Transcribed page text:
===
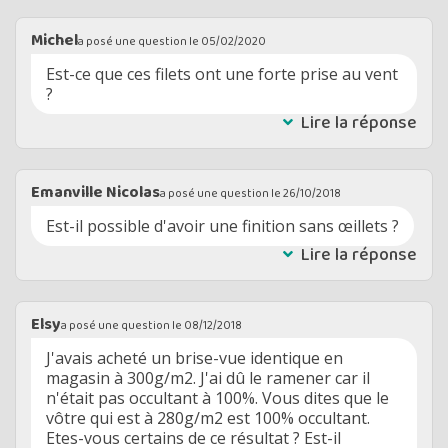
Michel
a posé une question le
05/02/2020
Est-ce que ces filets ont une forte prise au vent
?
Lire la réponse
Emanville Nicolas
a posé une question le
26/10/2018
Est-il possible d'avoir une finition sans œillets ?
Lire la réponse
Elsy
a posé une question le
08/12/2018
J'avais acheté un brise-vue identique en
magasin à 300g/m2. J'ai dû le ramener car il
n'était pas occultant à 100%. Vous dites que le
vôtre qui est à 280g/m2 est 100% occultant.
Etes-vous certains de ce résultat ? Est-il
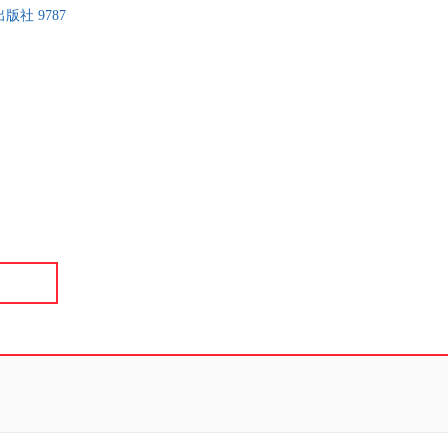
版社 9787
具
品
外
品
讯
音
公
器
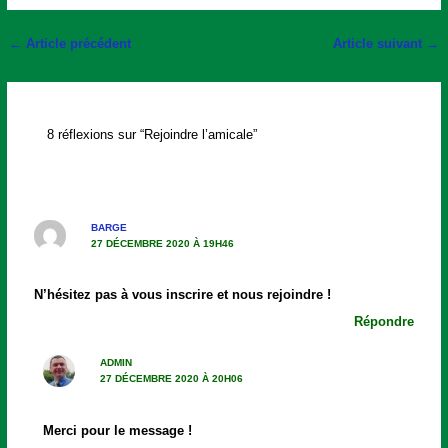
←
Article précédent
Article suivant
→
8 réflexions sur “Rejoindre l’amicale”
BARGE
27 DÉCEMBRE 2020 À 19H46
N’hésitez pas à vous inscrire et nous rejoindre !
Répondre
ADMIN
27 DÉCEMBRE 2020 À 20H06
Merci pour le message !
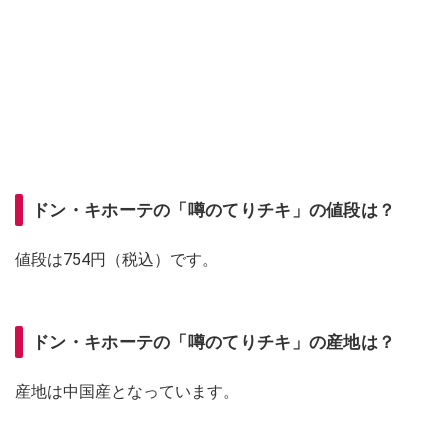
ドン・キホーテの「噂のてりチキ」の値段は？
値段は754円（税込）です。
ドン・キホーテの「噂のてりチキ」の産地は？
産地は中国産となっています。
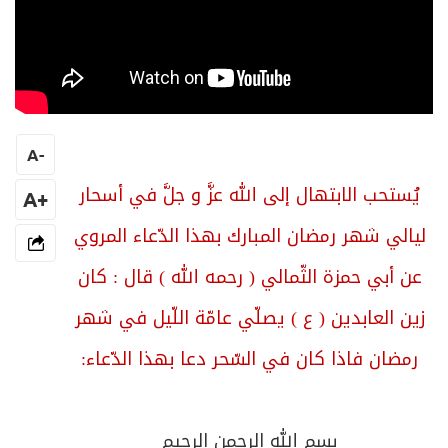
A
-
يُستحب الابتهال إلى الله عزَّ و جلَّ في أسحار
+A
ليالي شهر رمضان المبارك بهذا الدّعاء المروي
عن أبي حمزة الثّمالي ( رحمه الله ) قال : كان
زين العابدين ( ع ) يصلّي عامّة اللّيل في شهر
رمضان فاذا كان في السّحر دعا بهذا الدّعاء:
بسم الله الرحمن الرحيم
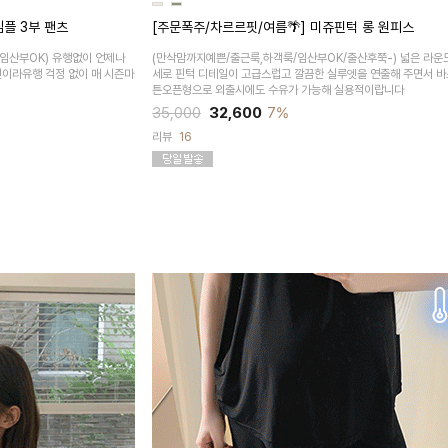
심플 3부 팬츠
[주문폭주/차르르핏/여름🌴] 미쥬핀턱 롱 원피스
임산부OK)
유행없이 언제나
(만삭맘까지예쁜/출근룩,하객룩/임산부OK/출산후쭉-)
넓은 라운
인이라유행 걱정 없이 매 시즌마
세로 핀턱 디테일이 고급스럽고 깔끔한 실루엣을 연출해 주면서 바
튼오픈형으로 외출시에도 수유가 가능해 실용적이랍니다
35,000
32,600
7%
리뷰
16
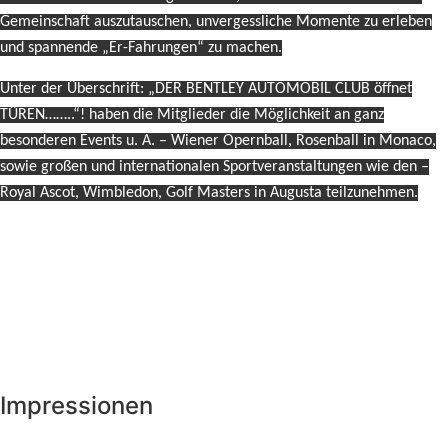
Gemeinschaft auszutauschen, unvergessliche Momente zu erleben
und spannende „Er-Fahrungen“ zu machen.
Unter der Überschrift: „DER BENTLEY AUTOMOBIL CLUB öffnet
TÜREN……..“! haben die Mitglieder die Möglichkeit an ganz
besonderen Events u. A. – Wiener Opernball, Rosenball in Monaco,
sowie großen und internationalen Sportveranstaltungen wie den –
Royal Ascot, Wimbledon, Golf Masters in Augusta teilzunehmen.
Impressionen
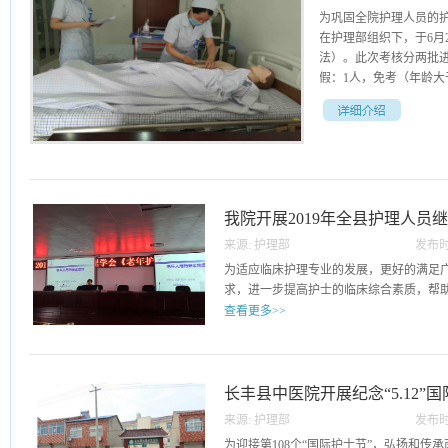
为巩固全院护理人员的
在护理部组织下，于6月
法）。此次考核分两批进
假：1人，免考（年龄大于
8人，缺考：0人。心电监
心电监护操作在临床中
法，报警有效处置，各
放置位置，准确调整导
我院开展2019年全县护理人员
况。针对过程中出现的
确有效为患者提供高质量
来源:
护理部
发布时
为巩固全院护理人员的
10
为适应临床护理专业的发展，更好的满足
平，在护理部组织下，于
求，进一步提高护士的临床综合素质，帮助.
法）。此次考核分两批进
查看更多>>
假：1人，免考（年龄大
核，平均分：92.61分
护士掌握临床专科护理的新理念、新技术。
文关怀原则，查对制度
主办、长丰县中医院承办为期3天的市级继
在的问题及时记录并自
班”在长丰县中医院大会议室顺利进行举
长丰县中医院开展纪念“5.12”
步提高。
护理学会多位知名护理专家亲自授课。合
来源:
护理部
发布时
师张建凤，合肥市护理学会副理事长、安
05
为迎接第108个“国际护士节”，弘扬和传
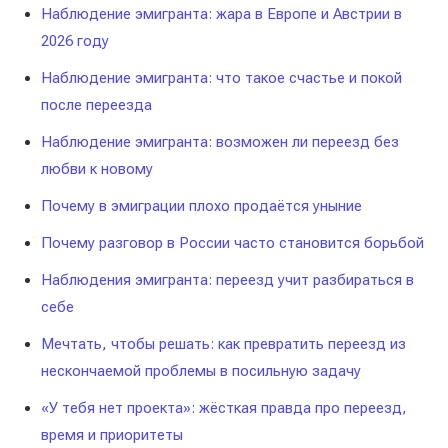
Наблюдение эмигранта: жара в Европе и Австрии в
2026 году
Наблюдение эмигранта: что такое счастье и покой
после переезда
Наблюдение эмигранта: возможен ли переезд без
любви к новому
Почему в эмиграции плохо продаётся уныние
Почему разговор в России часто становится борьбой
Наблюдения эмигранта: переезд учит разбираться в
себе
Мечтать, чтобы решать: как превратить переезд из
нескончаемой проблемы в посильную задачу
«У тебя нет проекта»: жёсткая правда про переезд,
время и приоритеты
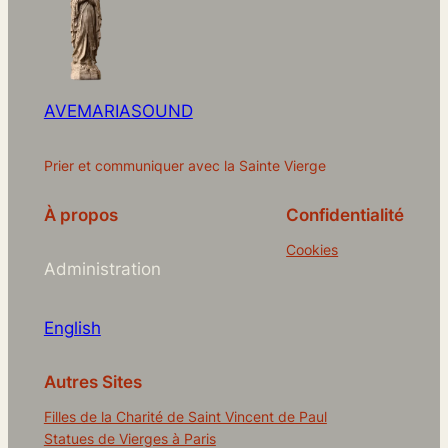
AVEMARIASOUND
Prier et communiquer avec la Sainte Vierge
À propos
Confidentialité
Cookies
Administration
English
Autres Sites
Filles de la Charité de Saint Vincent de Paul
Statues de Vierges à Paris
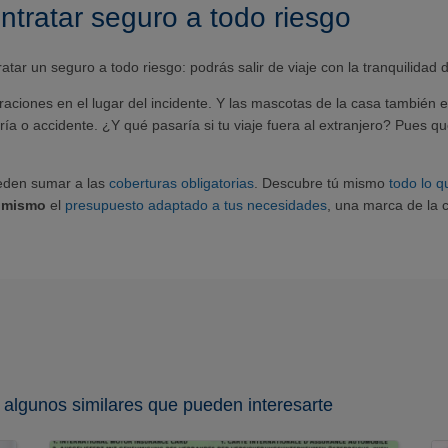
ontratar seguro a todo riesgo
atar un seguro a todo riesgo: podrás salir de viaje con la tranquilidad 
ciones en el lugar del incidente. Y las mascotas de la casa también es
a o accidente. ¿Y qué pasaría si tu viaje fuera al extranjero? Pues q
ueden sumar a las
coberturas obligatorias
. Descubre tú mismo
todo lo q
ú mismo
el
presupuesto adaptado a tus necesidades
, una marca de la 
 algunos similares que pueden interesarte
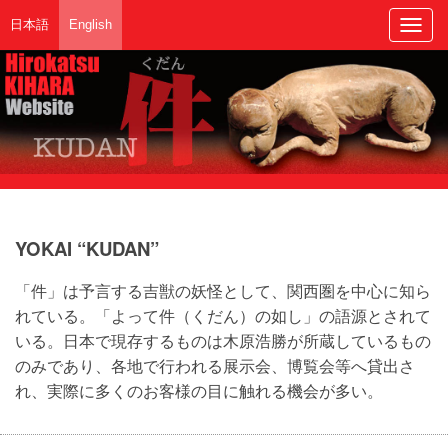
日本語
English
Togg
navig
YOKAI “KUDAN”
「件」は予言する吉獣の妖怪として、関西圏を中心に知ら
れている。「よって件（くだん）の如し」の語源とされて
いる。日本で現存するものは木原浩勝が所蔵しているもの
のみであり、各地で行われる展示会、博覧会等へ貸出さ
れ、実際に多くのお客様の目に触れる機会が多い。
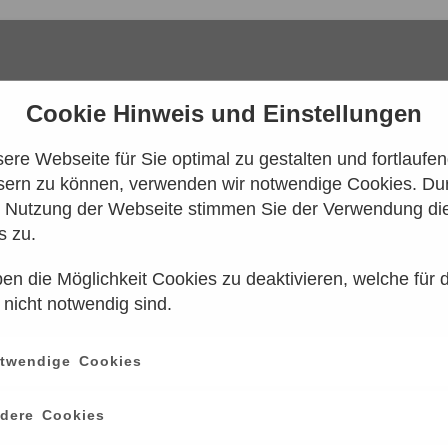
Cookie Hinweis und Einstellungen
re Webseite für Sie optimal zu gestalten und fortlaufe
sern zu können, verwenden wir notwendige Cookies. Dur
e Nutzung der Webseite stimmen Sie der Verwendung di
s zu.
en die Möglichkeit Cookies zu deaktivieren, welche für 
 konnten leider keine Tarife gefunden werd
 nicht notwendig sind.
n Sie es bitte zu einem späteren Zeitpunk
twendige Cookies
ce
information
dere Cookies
===
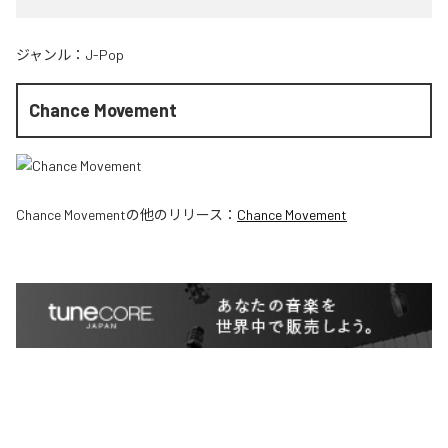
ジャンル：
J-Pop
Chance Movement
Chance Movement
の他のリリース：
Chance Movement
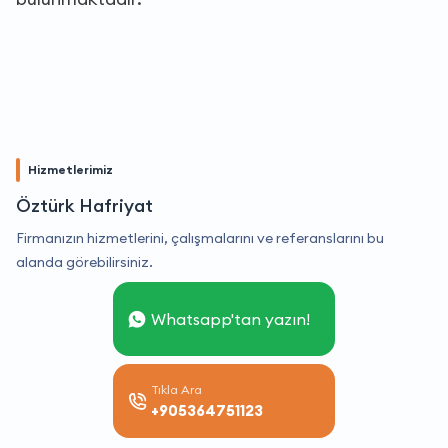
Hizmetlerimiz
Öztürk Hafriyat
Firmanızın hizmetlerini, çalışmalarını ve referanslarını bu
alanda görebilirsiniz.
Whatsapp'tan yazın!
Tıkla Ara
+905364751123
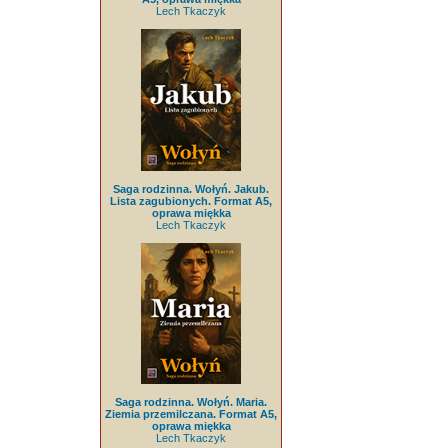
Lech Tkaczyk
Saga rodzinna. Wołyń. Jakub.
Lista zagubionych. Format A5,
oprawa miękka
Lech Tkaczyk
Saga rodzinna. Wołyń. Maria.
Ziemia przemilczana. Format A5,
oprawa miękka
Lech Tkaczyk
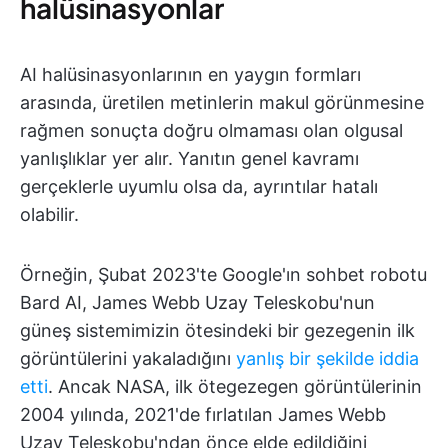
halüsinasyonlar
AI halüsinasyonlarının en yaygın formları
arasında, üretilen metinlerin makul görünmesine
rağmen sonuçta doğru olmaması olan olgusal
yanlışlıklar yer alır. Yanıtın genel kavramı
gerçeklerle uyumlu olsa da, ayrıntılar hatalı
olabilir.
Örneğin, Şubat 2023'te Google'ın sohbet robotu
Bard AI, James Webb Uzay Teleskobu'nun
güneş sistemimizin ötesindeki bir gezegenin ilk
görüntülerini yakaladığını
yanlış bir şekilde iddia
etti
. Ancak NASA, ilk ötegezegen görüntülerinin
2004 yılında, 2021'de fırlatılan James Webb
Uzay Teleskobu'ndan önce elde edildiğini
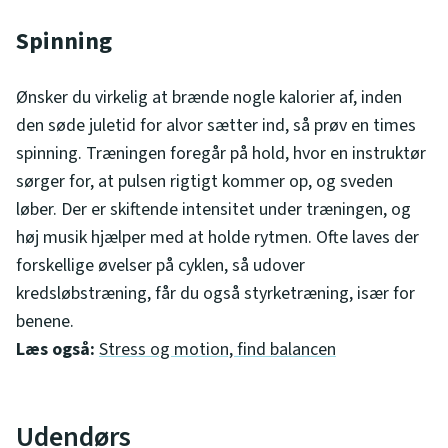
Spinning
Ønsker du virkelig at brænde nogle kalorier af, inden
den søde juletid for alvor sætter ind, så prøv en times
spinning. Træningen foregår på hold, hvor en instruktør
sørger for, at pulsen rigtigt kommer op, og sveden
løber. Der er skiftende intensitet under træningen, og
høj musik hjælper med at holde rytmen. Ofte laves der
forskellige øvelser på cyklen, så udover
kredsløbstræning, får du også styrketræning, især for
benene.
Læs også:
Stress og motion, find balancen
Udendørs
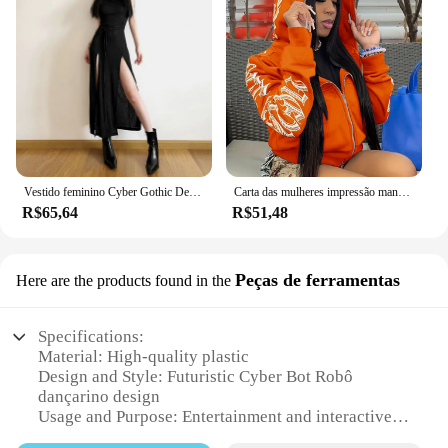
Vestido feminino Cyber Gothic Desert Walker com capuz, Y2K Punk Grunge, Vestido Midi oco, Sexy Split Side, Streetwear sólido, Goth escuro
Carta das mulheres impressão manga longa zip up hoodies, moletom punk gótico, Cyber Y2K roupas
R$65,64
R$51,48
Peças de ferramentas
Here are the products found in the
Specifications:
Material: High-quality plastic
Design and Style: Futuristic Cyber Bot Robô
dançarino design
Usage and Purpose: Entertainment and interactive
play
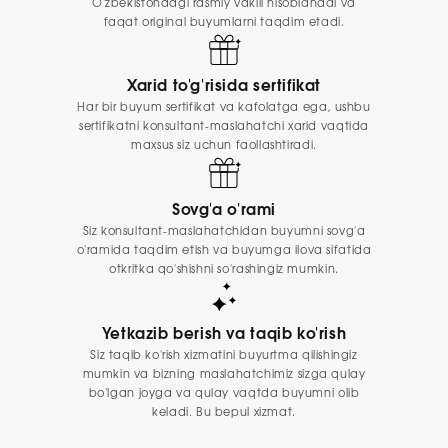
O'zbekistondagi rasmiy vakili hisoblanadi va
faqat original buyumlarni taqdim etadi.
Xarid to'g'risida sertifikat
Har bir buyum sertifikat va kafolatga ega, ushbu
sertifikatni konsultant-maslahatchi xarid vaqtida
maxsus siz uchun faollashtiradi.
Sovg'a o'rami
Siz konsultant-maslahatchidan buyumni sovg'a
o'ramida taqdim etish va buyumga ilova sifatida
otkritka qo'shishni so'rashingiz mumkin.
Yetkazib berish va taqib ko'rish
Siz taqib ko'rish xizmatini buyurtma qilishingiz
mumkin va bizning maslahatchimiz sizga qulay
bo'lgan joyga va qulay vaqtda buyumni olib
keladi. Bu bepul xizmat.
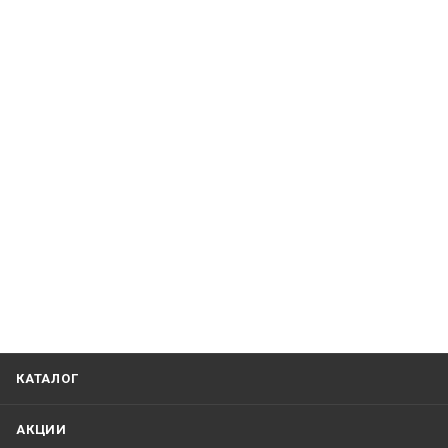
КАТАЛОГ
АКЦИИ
===
**Problem description:**
Please output the lines of the listing from the line with "ドン・キホーテの「噂のてりチキ」の値段は？" to the line with "産地は中国産となっています。", both included, copied exactly.

**Your solution:**
ドン・キホーテの「噂のてりチキ」の値段は？
値段は754円（税込）です。
ドン・キホーテの「噂のてりチキ」の産地は？
産地は中国産となっています。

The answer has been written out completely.